From the entries that follow, reproduce exactly and only the lines from the line with "left wrist: (339, 666)" to the line with "left ear: (121, 307)", endpoints included.
____________________
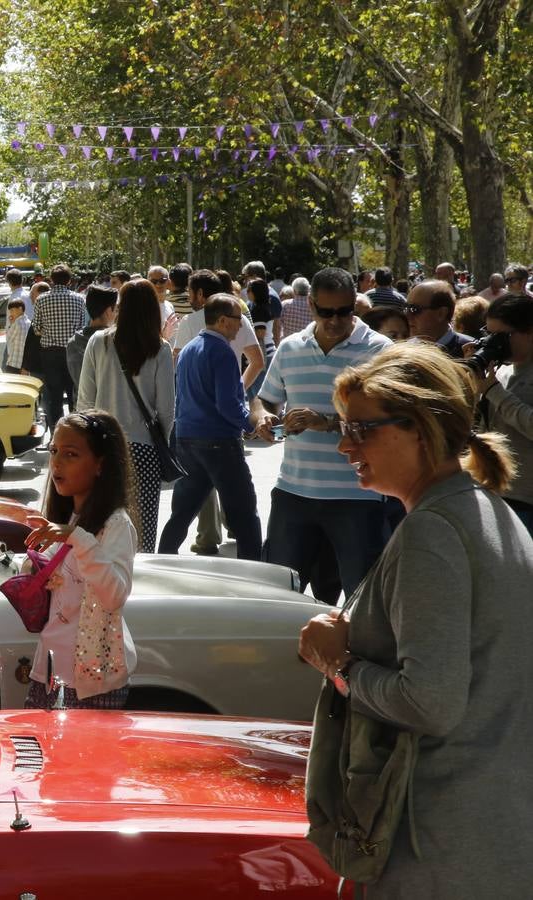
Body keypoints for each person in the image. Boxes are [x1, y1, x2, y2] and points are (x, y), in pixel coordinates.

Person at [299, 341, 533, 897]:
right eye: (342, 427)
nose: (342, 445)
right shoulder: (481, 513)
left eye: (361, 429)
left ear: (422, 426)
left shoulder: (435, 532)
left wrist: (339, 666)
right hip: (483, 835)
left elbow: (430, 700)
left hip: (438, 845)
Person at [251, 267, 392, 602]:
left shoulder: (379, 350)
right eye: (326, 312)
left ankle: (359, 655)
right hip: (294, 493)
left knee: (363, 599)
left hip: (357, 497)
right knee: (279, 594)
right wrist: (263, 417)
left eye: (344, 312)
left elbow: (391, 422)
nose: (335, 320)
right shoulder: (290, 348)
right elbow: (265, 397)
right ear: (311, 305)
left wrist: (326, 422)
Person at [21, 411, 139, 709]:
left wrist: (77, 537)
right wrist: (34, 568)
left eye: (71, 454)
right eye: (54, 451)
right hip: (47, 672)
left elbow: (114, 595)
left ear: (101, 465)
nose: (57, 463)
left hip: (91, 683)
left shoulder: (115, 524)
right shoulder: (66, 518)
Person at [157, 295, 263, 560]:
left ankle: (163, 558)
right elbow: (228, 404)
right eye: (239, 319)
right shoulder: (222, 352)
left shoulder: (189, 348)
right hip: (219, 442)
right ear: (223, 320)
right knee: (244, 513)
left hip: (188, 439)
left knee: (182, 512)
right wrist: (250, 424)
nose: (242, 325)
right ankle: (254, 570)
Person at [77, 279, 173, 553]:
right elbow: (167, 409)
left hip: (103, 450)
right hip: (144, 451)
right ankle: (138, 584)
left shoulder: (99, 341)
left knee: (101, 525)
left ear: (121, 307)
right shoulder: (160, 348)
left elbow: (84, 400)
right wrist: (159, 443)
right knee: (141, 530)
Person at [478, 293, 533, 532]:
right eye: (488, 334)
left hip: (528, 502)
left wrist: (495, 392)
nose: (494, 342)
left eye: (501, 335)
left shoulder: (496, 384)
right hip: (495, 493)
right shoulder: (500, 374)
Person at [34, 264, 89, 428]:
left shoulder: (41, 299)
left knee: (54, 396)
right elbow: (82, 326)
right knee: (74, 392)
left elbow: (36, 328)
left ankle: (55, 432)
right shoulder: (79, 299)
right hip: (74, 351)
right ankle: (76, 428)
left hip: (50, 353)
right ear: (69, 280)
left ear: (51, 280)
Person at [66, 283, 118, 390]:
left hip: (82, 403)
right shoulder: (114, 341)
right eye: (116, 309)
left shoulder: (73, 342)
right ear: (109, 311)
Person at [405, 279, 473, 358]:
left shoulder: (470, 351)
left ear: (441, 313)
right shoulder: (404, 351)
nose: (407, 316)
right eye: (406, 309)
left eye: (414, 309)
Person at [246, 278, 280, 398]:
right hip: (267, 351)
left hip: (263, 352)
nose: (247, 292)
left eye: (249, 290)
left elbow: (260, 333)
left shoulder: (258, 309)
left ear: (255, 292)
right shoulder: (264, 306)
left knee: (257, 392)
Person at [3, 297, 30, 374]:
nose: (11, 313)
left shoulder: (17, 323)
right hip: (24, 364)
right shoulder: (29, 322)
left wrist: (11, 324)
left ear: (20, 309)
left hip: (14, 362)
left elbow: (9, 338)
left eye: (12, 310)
____________________
### Exercise solution
left wrist: (339, 666)
right hip: (483, 835)
left elbow: (430, 700)
left hip: (438, 845)
Person at [251, 267, 392, 602]:
left shoulder: (379, 350)
right eye: (326, 312)
left ankle: (359, 655)
right hip: (294, 493)
left knee: (363, 599)
left hip: (357, 497)
right knee: (279, 594)
right wrist: (263, 417)
left eye: (344, 312)
left elbow: (391, 422)
nose: (335, 320)
right shoulder: (290, 348)
right elbow: (265, 397)
right ear: (311, 305)
left wrist: (326, 422)
Person at [21, 411, 139, 709]:
left wrist: (77, 537)
right wrist: (34, 568)
left eye: (71, 454)
right eye: (54, 451)
right hip: (47, 672)
left elbow: (114, 595)
left ear: (101, 465)
nose: (57, 463)
left hip: (91, 683)
left shoulder: (115, 524)
right shoulder: (66, 518)
Person at [157, 295, 263, 560]:
left ankle: (163, 558)
right elbow: (228, 404)
right eye: (239, 319)
right shoulder: (222, 352)
left shoulder: (189, 348)
right hip: (219, 442)
right ear: (223, 320)
right knee: (244, 513)
left hip: (188, 439)
left knee: (182, 512)
right wrist: (250, 424)
nose: (242, 325)
right ankle: (254, 570)
Person at [77, 279, 173, 553]:
right elbow: (167, 409)
left hip: (103, 450)
right hip: (144, 451)
right ankle: (138, 584)
left shoulder: (99, 341)
left knee: (101, 525)
left ear: (121, 307)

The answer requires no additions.